Mientras, los aproximadamente 2.000 hombres con los que contaba Juan de Lanuza salieron de la capital aragonesa el día 8 de noviembre y establecieron su campamento en Utebo. La descoordinación fue total, pues el mismo Justicia había ordenado la destrucción del puente que cruzaba el río Jalón en Alagón para así ralentizar el avance realista. Pero los tercios se encontraron en cambio con que el puente no solo no había sido destruido sino que se encontraba sin vigilancia alguna. De nuevo se repiten las acciones chapuceras por parte de las mandos aragoneses como ya había sucedido el pasado 24 de septiembre.
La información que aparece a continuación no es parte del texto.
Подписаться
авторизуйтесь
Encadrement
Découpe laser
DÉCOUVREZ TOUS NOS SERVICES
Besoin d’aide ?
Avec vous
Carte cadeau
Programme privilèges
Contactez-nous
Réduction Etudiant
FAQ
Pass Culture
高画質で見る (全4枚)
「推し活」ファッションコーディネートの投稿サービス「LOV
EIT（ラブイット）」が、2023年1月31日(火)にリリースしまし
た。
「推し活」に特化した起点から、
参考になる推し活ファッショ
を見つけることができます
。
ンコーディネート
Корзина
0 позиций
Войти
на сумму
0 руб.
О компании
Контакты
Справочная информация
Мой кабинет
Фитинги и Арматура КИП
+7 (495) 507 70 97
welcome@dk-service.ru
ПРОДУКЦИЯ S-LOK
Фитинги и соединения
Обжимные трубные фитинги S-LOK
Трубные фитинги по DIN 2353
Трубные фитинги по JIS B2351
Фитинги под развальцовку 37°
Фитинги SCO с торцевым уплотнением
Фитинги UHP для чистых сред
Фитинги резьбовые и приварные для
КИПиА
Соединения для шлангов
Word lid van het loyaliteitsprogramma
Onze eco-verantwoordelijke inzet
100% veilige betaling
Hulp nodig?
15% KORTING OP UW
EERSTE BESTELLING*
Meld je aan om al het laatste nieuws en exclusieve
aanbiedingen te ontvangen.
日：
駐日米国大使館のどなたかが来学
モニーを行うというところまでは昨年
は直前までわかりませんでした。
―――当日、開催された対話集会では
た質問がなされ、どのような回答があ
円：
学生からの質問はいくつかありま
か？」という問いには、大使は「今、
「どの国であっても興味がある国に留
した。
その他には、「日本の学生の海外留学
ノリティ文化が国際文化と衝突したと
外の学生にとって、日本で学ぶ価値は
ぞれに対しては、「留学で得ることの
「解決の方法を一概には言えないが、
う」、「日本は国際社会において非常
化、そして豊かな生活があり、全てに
En vistas de la enorme desventaja con la que se contaba, Juan de Lanuza decidió abandonar a sus tropas y marchar a Épila en busca de la protección del duque de Villahermosa y el conde de Aranda, que también se habían refugiado allí. El propio Antonio Pérez, que al ver los pasos pirenaicos demasiado protegidos por hombres del rey había regresado a Zaragoza días antes, también abandona el ejército y huye hacia Francia, esta vez consiguiendo llegar al reino vecino donde murió en París en el año 1611 en la más absoluta pobreza.

Los foralistas aún acampados en Utebo, viéndose abandonados por sus líderes, se acabaron disgregando y, sin haber cruzado armas, el ejército real entró en Zaragoza el 12 de noviembre, ocupando la ciudad y el reino durante algo más de un año. Llegaba entonces el momento de la represión. Esta fue hecha de manera inteligente, según palabras del profesor de la Univ. de Zaragoza Gregorio Colás Latorre, pues Felipe II se limitó a dar ejemplo con los cabecillas y quiso evitar un escarmiento más generalizado. Algunos de los apoyos más fervientes de Antonio Pérez, encabezados por Diego de Heredia, intentaron entrar de nuevo en Aragón con ayuda francesa, pero estos fueron finalmente capturados y ejecutados.

Mientras, una vez que pasaron las semanas y que se habían calmado los ánimos, Juan de Lanuza regresó a Zaragoza y comenzó a hacer vida normal, hasta que el día 19 de diciembre fue hecho preso por orden del rey y al día siguiente y sin juicio alguno fue ejecutado en la plaza del Mercado de Zaragoza, donde actualmente se encuentra el Mercado Central. El joven Juan fue decapitado en medio de un lúgubre silencio que embargó las calles zaragozanas, siendo desde luego un castigo que quedó impreso en los corazones de los aragoneses. Hay que decir que en este caso Felipe II actuó de forma tiránica, pues según las leyes el Justicia de Aragón solo podía ser juzgado en cortes, pero Juan de Lanuza fue detenido y condenado a muerte sin proceso judicial alguno. Ni tan siquiera fue organizada ninguna farsa judicial que le diera al acto un aura de justicia. También fueron encarcelados el duque de Villahermosa y el conde de Aranda, que eran las dos nobles de mayor importancia del reino, y en poco tiempo ambos murieron de manera poco conocida y sospechosa.

En 1592 Felipe II convocó cortes en Tarazona y allí dejó varias disposiciones que afectaron al régimen foral aragonés, aunque tampoco supuso su fin, ni mucho menos, como a veces se ha querido hacer ver. Para ello os recomendamos la lectura del artículo sobre las consecuencias de la Rebelión de 1591.

Los aragoneses nunca tuvieron conciencia de haberse rebelado contra su rey, sino que no entendían los actos de este contra unos fueros que había jurado proteger en la Seo de Zaragoza al comienzo de su reinado. No eran capaces de comprender el por qué de su actuación y de su desdén a unas leyes antiguas, y siempre estuvo la conciencia de que ellos lo que habían hecho era defender la legislación del reino, frente a todos y frente a todo.